▶ _Objective_:
Pick out and copy every line in the items below that contains the string "track".

▶ _Supplied entries_:
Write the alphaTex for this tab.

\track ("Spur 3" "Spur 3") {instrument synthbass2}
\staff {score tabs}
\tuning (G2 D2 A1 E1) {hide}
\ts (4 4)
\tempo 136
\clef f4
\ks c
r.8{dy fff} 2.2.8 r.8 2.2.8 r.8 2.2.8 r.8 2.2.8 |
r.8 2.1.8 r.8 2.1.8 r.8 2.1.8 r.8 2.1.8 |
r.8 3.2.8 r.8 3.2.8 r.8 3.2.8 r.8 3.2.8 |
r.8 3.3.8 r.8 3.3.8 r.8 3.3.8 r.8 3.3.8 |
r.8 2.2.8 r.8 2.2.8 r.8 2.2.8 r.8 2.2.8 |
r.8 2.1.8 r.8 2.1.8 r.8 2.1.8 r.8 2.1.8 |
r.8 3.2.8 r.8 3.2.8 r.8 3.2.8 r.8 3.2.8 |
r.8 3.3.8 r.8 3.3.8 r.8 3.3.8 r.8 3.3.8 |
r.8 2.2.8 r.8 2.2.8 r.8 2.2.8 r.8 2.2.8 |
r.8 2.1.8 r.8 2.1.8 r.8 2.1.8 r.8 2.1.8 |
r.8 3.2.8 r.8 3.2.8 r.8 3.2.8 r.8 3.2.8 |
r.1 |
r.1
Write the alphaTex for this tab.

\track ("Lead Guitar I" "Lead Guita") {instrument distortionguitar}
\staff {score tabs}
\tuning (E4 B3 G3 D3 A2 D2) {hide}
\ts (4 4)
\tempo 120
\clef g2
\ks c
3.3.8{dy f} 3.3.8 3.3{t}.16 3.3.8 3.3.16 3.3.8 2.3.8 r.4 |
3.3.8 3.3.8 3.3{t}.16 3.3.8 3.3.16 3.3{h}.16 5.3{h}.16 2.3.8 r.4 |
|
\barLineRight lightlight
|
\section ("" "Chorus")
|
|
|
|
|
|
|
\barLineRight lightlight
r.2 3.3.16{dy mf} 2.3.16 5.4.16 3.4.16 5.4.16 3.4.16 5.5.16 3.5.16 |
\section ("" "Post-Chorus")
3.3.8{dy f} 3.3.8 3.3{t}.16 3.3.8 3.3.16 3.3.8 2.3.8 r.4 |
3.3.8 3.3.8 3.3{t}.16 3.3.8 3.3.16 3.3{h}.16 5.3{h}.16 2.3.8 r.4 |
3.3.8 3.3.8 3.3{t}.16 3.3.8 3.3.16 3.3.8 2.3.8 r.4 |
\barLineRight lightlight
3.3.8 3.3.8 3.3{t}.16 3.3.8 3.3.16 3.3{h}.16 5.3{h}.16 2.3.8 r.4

▶ _Answer below_:
\track ("Spur 3" "Spur 3") {instrument synthbass2}
\track ("Lead Guitar I" "Lead Guita") {instrument distortionguitar}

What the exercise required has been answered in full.